Beweisrecht
Alternativkommentar ZPO
vor § 373 Randnummer 24

Wenn einem Reiz Aufmerksamkeit zugewendet wird, sprechen Physiologen von Orientierungsreaktionen (vgl. Schulz Psychologie VI, S. 833 f.). Für den Juristen ist es wichtig, etwas darüber zu wissen, wann Orientierungsreaktionen ausgelöst werden, weil ihm das Beurteilungsmöglichkeiten darüber eröffnet, welchen Aspekten einer Situation oder eines Ereignisses der Zeuge seine Aufmerksamkeit zugewendet hat (vgl. zur Aufmerksamkeit auch Flechtner S. 49 ff.). Nach einem von Schulz (a.a.O.) beschriebenen Modell wird angenommen, daß es Neuronenverbände gibt, welche die Eigenschaften früherer Reize wie Modalität, Intensität, Dauer und Reihenfolge der Darbietung gespeichert haben. Neu eintreffende sensorische Daten werden mit dem gespeicherten Modell verglichen, und bei Nichtübereinstimmung kommt es zu Entladungen des ARAS. Diese gesteigerte Aktivität führt zur Orientierungsreaktion mit einer Exploration der neuen Situation. Damit sind Neuheit, Veränderung und Kontrast in einer Reizkonstellation die wichtigsten außenweltlichen Auslöser für Orientierungsreaktionen. Doch entscheiden die außenweltlichen Potentiale nicht allein über die Aufmerksamkeitszuwendung. Diese hängt vielmehr im weiteren von inneren Dispositionen des in einer bestimmten Situation befindlichen Subjekts ab, seinen Interessen, Bedürfnissen, Motiven und Erfahrungen.
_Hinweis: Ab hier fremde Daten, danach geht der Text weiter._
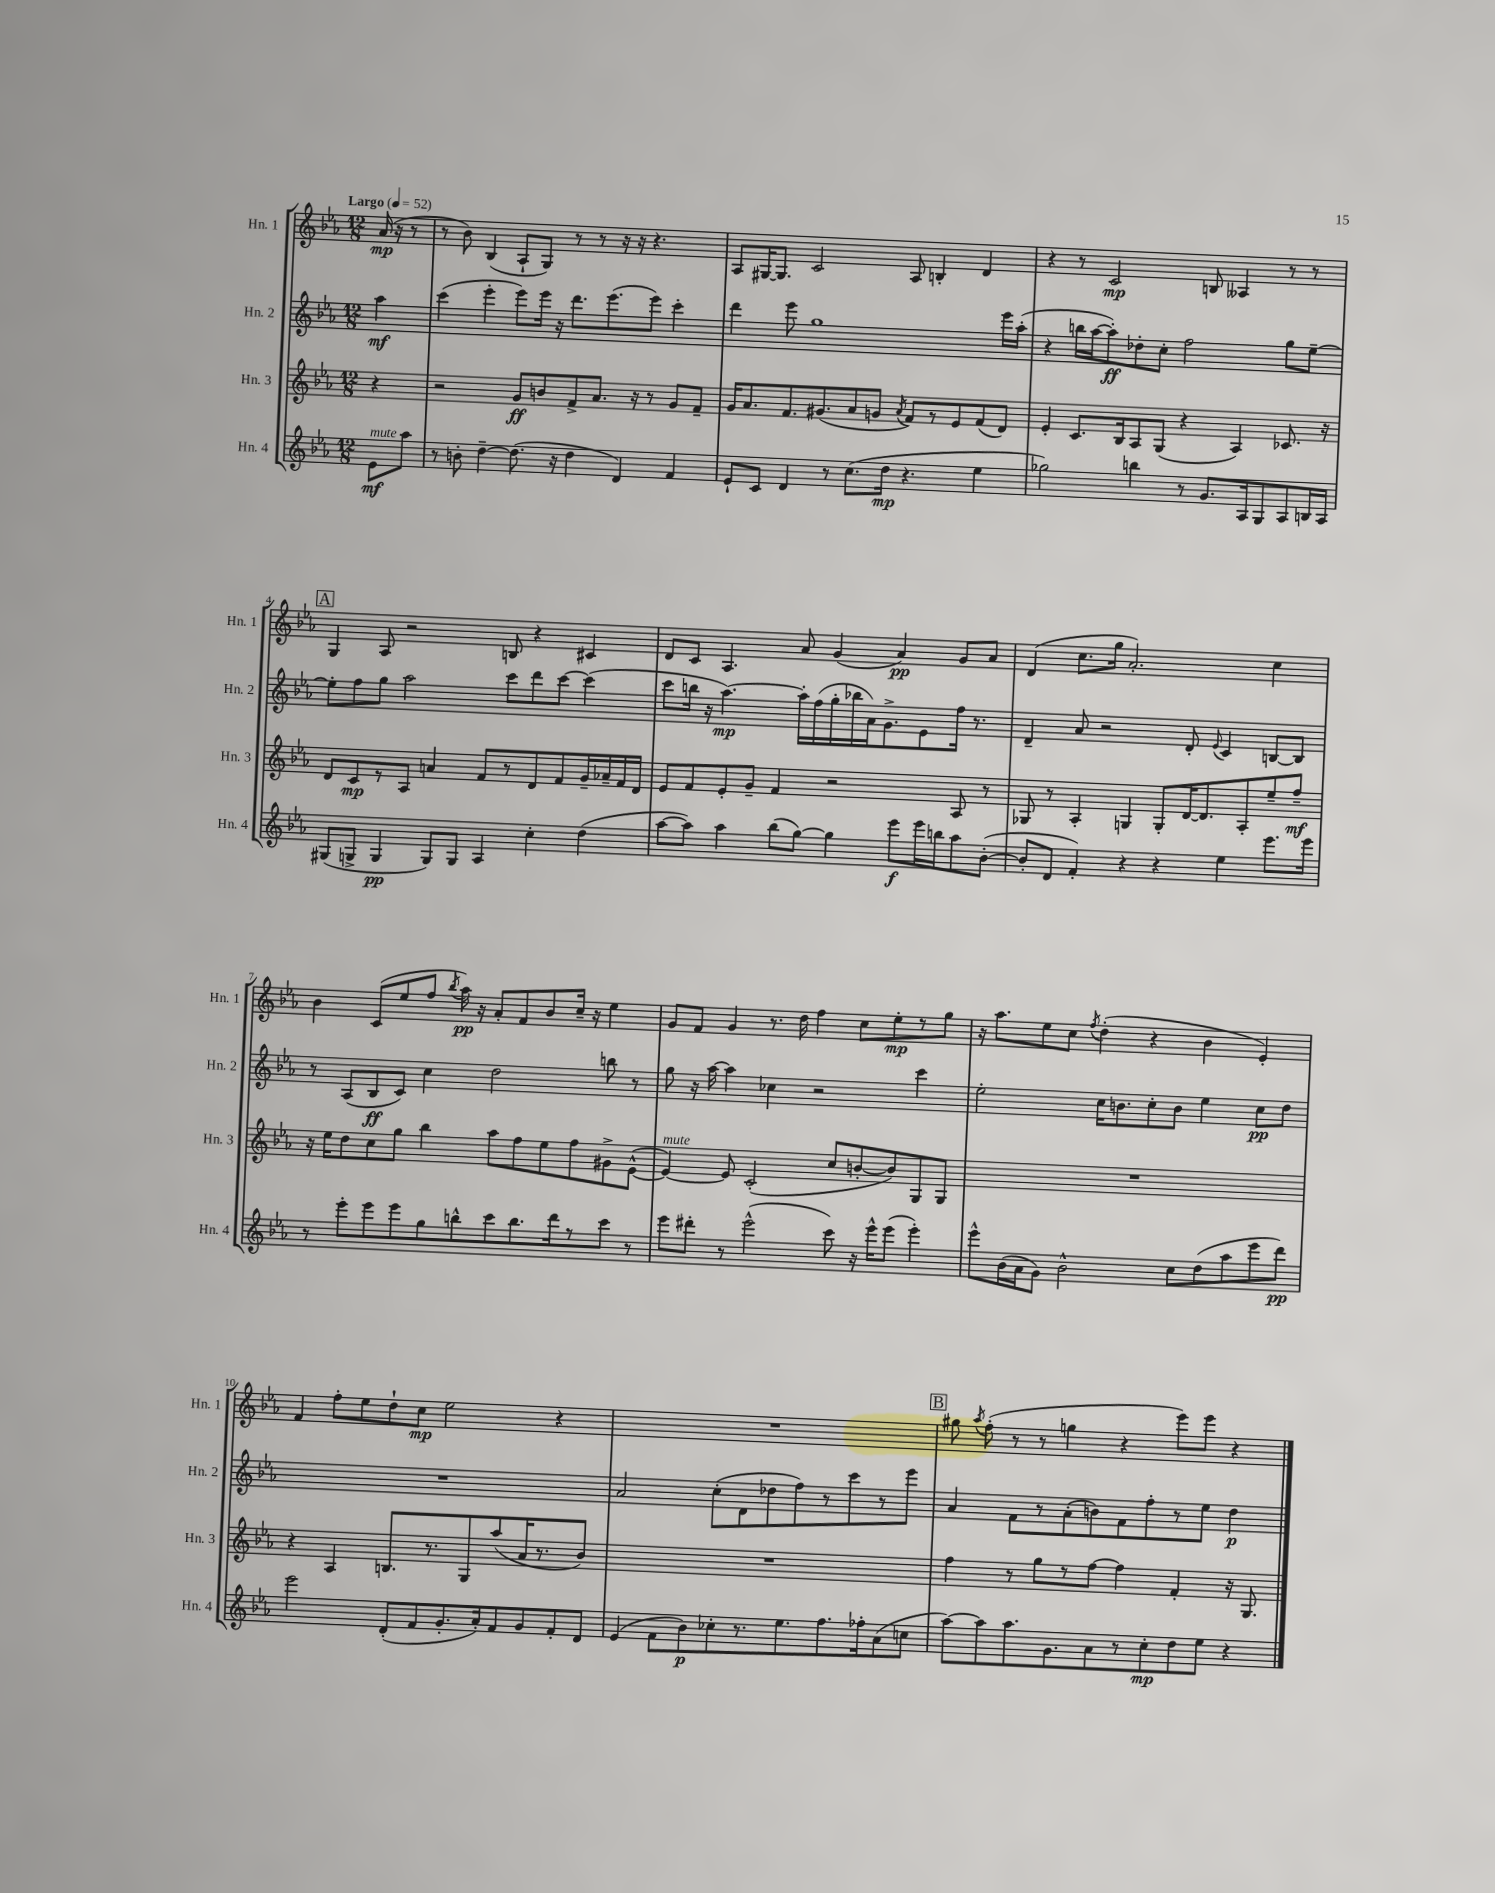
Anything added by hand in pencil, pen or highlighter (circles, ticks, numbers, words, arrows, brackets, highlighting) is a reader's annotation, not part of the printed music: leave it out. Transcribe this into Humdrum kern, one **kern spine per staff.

**kern	**kern	**kern	**kern
*staff4	*staff3	*staff2	*staff1
*clefG2	*clefG2	*clefG2	*clefG2
*k[b-e-a-]	*k[b-e-a-]	*k[b-e-a-]	*k[b-e-a-]
*M12/8	*M12/8	*M12/8	*M12/8
*MM52	*MM52	*MM52	*MM52
8e-\L	4r	4aa-\	(16a-/
.	.	.	16r
8aa-\J	.	.	8r
=	=	=	=
8r	2r	(4ccc\	8r
8b'\	.	.	8b-\)
[4dd~\	.	4eee-'\	(4B-/
(8.dd\]	8g/L	8eee-\L)	8A-`/L
.	8b/	16eee-\Jk	8G/J)
16r	.	16r	.
4dd\	8f^/	8.ddd\L	8r
.	8.a-/J	.	8r
.	.	(8.eee-\	.
4d/)	.	.	16r
.	16r	.	16r
.	8r	8eee-\J)	4.r
4f/	8g/L	4ccc'\	.
.	8f~/J	.	.
=	=	=	=
8e-`/L	16g/LK	4ddd\	8A-/L
.	8.a-/	.	.
8c/J	.	.	[16G#/K
.	.	.	8.G#/]J
4d/	8.f/	8eee-\	.
.	.	1gg	2c/
.	(8.g#/	.	.
8r	.	.	.
(8.cc\L	8a-/	.	.
.	8g/J	.	.
16dd\Jk	.	.	.
.	8qa-/	.	.
4.r	8f/L)	.	8A-/
.	8r	.	4B'/
.	8e-/	.	.
4ee-\	(8f/	.	4d/
.	8d/J)	16eee-\LL	.
.	.	(16aa-'\JJ	.
=	=	=	=
2gg-\)	4e-'/	4r	4r
.	8.c/L	16bb\LL	8r
.	.	[16aa-\J	.
.	.	8aa-'\])	2c/
.	16B-/k	.	.
4bb\	8A-/	8dd-'\	.
.	(8G/J	8cc'\J	.
8r	4r	2ff\	.
8.g/L	.	.	8B/
.	4A-/)	.	4A--/
16A-/k	.	.	.
8G/	.	.	.
8A-/	8.c-/	8gg\L	8r
16B/L	.	[8ee-~\J	8r
16A-/JJ	16r	.	.
=	=	=	=
(8G#/L	8d/L	8ee-'\]L	4G/
8G^/J	8c/	8ff\	.
4G/	8r	8gg\J	8A-/
.	8A-/J	2aa-\	2r
8G/L)	4a/	.	.
8G/J	.	.	.
4A-/	8f/L	.	.
.	8r	8ccc\L	8B/
4cc'\	8d/	8ddd\	4r
.	8f/	[8ccc\J	.
(4dd\	16g~/L	(4ccc\]	4c#/
.	16a-~/	.	.
.	16f/	.	.
.	16d/JJ	.	.
=	=	=	=
[8aa-\L	8e-/L	8ccc\L	8d/L
8aa-\]J)	8f/	16bb\Jk	8c/J
.	.	16r	.
4aa-\	8e-'/	[4.aa-\)	4.A-/
.	8g~/J	.	.
(8bb-\L	4f/	.	.
[8gg\J)	.	16aa-'\]LL	8a-/
.	.	(16ff\	.
4gg\]	2r	16gg'\	(4g/
.	.	16bb-\	.
.	.	16a-\J)	.
.	.	8.g^\	.
8eee-\L	.	.	4a-/)
16eee-\L	.	8e-\	.
16bb\J	.	.	.
8aa-\	8A-/	16ff\Jk	8g/L
.	.	8.r	.
([8b-'\J	8r	.	8a-/J
=	=	=	=
8b-'/]L	8G-/	4d~/	(4d/
8d/J	8r	.	.
4f'/)	4A-'/	8a-/	8.cc\L
.	.	2r	.
.	.	.	16gg\Jk
4r	4G/	.	2.a-'/)
4r	8G'/L	.	.
.	[16d/K	8d'/	.
.	8.d/]	.	.
.	.	8qqe-/	.
4ee-\	.	4c/	.
.	8A-'/	.	.
8.eee-\L	8ee-~/	[8B/L	4cc\
.	8ff~/J	8B/]J	.
16eee-\Jk	.	.	.
=	=	=	=
8r	16r	8r	4b-\
.	16ee-\LK	.	.
8eee-'\L	8dd\	(8A-/L	.
8eee-\	8cc\	8B-/	(8c/L
8eee-\	8gg\J	8c/J)	8ee-/
8gg\	4bb-\	4cc\	8ff/J
.	.	.	8qbb-/
8bb^^\	.	.	16aa-\)
.	.	.	16r
8ccc\	8aa-\L	2dd\	8a-'/L
8.bb\	8ff\	.	8f/
.	8ee-\	.	8b-/
16ddd\k	.	.	.
8r	8ff\	.	16cc~/Jk
.	.	.	16r
8ccc\J	8g#^\	8bb\	4ee-\
8r	([8e-^^\J	8r	.
=	=	=	=
8eee-\L	4e-/_)	8gg\	8g/L
8ddd#'\J	.	16r	8f/J
.	.	[16aa-\	.
8r	8e-/]	4aa-\]	4g/
(2eee-^^\	(2c'/	.	.
.	.	4cc-\	8.r
.	.	.	16dd\
.	.	2r	4ff\
8ccc\)	8cc/L	.	.
16r	[8b'/	.	8cc\L
16eee-^^\LK	.	.	.
(8eee-\J	8b/])	.	8ee-'\
4eee-'\)	8G/	4ccc\	8r
.	8G/J	.	8gg\J
=	=	=	=
8eee-^^\L	1.r	2ee-'\	16r
.	.	.	8.aa-\L
(16b-\L	.	.	.
16a-\J	.	.	.
8g\J)	.	.	8ee-\
2b-^^\	.	.	8cc\J
.	.	.	8qff/
.	.	16cc\LK	(4dd'\
.	.	8.b\	.
.	.	8cc'\	4r
8cc\L	.	8b\J	.
(8dd\	.	4ee-\	4b-\
8aa-\	.	.	.
8eee-\	.	8cc\L	4e-'/)
8ddd\J)	.	8dd\J	.
=	=	=	=
2eee-\	4r	1.r	4f/
.	4A-/	.	8ff'\L
.	.	.	8ee-\
(8d'/L	8.B/L	.	8dd`\
8f/	.	.	8cc\J
.	8.r	.	.
8.g'/	.	.	2ee-\
.	8G/	.	.
16a-'/k)	.	.	.
8f/	(8aa-/	.	.
8g/	16a-/K	.	.
.	8.r	.	.
8f'/	.	.	4r
8d/J	8b-/J)	.	.
=	=	=	=
(4e-/	1.r	2a-/	1.r
8f\L	.	.	.
8b-\)	.	.	.
8cc-'\	.	(8cc'\L	.
8.r	.	8d\	.
.	.	8dd-\	.
8.ee-\	.	.	.
.	.	8ff\)	.
8.ff\	.	8r	.
.	.	8ccc\	.
16ff-'\k	.	.	.
(8a-\	.	8r	.
8cc\J	.	8eee-\J	.
=	=	=	=
[8aa-\L)	4ff\	4a-/	8gg#\
.	.	.	8qaa-/
8aa-\]	.	.	(8ff'\
8.aa-\	8r	8f\L	8r
.	8gg\L	8r	8r
8.g\	.	.	.
.	8r	(8a-'\	4gg\
8a-\	[8ff\J	8b\)	.
8r	4ff\]	8f\	4r
8cc'\	.	8ff'\	.
8dd\	4f'/	8r	8eee-\L)
8ee-\J	.	8ee-\J	8eee-\J
4r	16r	4dd\	4r
.	8.G/	.	.
==	==	==	==
*-	*-	*-	*-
Aufmerksamkeitszuwendung auf Grund äußerer Reizkonstellationen und Aufmerksamkeitszuwendung auf Grund interner Dispositionen interagieren miteinander. Sie können sich gegenseitig ergänzen und verstärken, aber auch stören und behindern. In jedem Fall muß daher ein Richter sein Augenmerk sowohl auf die äußere Reizkonstellation als auch auf die physischen und psychischen Dispositionen des Zeugen richten (vgl. dazu und zum folgenden Bender VGT 83, 325, 326 ff.; Szewczyk Psychologie XIV, S. 776 ff.; Trankell S. 13 ff.).